Week 11 Story: An Abundance of Children

"Mom, can we have some cookies?"

Zara looked at the eighteen children prancing around her, their eyes filled with a youthful longing for sugar. She had already baked sixty trays of cookies that day, and it hadn't been enough for even half of her children. She had so many children by now that she couldn't remember the exact number, although it totaled somewhere in the 4000s. Her apron was covered in ribbons of butter and dusty trails of flour, and she couldn't fathom rolling out one more ball of dough.

"Tomorrow I will have cookies for you my children. Now run along to your other siblings." With disappointed sighs, the pack ran into the woods, where they knew they could find several hundred of their brothers and sisters.

Zara's overzealous fertility had been the result of seemingly benign encounter with a fish. As the first woman of earth, Zara had lived peacefully among the valleys and hills that rolled across the land. All was quiet and still back in those days, and she reveled each morning in the sunlight and slept each night under the stars.

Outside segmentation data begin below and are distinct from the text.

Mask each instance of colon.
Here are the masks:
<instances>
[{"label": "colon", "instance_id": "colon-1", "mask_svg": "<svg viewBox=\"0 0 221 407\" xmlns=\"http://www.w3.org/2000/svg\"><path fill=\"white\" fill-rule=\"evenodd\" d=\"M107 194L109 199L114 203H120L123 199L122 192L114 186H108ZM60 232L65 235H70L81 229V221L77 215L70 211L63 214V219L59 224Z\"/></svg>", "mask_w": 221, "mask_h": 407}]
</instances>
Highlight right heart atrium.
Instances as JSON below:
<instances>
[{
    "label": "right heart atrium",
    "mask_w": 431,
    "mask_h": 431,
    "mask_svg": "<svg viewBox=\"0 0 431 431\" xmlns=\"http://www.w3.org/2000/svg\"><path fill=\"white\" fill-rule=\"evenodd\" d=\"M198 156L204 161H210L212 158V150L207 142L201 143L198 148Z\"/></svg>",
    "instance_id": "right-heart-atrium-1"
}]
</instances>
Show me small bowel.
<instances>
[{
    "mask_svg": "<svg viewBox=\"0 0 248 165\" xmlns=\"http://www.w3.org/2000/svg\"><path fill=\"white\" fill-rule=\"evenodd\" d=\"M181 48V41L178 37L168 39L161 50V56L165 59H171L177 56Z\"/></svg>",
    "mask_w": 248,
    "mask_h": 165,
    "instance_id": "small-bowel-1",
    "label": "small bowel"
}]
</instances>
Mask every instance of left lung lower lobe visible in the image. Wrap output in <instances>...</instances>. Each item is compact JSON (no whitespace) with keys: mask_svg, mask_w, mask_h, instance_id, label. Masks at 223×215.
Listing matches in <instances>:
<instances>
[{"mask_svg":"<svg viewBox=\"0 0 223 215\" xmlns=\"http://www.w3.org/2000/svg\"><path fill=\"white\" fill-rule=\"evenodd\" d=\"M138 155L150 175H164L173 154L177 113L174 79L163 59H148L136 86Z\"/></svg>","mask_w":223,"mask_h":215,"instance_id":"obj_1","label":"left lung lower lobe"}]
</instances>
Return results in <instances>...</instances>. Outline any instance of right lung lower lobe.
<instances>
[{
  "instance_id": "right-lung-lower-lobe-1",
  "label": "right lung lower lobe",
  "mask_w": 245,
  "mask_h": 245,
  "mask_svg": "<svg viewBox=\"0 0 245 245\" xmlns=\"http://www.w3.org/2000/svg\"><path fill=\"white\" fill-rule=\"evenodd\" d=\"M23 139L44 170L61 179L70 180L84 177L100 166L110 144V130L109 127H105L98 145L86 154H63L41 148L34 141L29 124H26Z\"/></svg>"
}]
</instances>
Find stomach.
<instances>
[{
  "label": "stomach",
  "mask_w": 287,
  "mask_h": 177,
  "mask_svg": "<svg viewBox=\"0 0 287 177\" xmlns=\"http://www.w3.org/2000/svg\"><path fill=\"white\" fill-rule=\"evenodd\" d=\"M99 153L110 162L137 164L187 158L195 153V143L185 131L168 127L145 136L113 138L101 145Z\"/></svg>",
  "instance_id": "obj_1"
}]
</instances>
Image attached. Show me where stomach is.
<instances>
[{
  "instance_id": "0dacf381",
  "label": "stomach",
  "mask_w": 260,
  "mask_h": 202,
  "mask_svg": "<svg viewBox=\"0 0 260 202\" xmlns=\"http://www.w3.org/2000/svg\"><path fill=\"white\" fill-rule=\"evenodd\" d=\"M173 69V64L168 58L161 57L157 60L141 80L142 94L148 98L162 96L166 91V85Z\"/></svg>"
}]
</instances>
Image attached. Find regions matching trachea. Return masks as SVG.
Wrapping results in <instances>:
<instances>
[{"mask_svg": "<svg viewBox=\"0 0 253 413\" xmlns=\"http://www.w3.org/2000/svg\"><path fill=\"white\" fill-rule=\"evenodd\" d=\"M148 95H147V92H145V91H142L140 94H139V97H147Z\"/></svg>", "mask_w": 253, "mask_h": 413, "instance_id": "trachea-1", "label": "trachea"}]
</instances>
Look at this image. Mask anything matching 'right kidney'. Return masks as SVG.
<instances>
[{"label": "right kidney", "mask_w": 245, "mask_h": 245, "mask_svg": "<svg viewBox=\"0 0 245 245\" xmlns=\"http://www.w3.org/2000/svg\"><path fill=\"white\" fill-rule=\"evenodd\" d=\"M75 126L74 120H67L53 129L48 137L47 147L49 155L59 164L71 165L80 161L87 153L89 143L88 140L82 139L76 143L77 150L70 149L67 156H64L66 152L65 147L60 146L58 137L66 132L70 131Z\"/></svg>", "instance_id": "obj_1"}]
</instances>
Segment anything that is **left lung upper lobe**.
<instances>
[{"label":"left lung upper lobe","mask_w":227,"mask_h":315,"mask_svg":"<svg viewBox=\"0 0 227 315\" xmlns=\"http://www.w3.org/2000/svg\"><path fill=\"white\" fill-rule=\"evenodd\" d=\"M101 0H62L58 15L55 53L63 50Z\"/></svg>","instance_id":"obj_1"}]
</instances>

Then one day, the plants and animals of the land went to God, declaring that they were lonely and longed for new friends. They knew Zara was the only one of her species, and suggested God create more creatures like her. Upon hearing this, God sent a fish that would forever change the course of life on earth.

As Zara was bathing that morning, the little fish sent by God began nibbling on her toes. Thinking nothing of it, Zara laid back in the crystal water and let the fish be. Unbeknownst to her, with each nibble the power of fertility in her body swelled.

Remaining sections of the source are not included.